I recently read a book about the sixties, the acid tests,summer of love,etc...That too got convoluted,dark and scary. There was a lot of good that came out of it. The author spoke of a light that was so big that they believed they could change the world. That door was shut to a small crack and a glimmer shown through. I feel like I was in that light. That we were a part of keeping that alive and like all good things the darkness had to show its head. I know that there was a lot of risky behavior going on. I am not in denial about those things, or the friends I have lost, or the mistakes I have made. A lot of people from then are doing really cool things with their lives and I am happy to have them in mine.

Indie said...

I never knew you were such a writer, although I should have guessed since you had a journal going all the time.

Anonymous said...

Hi K, all I have to add: I'm living with an insurance agent... *sigh* I know what you're talking about *lol* He's in this business for almost thirty years now, so tell me about them being talkers, convincing and such *giggle* I love your two photos in here, on one I can actually acknowledge you already! Hugs, R.

Indie said...

R, I had no idea he was an insurance agent! How did I manage not to know that?

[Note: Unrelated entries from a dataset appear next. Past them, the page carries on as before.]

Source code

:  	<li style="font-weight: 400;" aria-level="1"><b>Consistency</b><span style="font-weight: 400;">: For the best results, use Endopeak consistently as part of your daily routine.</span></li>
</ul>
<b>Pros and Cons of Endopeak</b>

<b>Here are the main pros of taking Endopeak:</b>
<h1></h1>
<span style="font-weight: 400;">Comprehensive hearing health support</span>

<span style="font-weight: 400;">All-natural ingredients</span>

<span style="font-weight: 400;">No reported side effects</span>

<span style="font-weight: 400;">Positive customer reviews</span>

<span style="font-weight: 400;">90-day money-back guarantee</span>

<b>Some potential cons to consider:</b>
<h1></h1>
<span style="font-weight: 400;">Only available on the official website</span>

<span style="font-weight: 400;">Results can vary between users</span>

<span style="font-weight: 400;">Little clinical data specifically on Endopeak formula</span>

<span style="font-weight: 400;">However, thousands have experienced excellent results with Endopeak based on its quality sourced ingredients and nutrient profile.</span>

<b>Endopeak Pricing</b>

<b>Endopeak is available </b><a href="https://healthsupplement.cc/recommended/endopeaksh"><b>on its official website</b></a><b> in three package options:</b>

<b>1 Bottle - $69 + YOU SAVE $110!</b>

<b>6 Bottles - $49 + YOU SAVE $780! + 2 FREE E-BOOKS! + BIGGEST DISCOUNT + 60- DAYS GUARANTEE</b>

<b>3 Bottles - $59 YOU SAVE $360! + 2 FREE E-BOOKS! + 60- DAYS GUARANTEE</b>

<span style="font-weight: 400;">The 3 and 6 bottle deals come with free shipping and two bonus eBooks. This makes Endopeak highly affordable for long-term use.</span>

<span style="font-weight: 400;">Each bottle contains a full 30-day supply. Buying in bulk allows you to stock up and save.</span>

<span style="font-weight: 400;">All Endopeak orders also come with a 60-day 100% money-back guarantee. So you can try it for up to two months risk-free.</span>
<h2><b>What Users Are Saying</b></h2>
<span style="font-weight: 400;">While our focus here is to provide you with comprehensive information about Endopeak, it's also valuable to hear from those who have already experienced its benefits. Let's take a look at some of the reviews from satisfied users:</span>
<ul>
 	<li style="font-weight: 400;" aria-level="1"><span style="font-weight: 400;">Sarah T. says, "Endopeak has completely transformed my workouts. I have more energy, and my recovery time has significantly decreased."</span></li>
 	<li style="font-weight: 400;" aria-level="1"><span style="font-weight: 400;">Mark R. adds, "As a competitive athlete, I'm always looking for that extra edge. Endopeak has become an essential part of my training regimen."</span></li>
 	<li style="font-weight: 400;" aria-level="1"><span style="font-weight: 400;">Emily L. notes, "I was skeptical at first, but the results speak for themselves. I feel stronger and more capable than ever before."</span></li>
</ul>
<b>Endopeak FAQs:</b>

So you must hear all the crazy stories of all the things that can and do go wrong in people's everyday lives.

Those photos are from almost 22 years ago. There were many such beautiful moments, but not many cameras around. I wish there were more pictures like that.

One of the photos is what my mom used to paint a picture a few years back, and I think you've seen the painting, right?

Anonymous said...

K, I just thought that, now that you mention it! You've posted a photo of the drawing, it's exactly like the photo. I ment the photo with the little child in it together with you. Who is that? Tristan? That's where I would've recognized your face out of thousands!!! Exactly the way you look like nowadays my dear friend. *humming* "When you're going to San Francisco..." ;-) R.

Indie said...

Hi, R! No, I don't know who that is, just some little guy I was talking to. That's not my puppy either. :)
This photo is in 1987, three years before Tristan came along.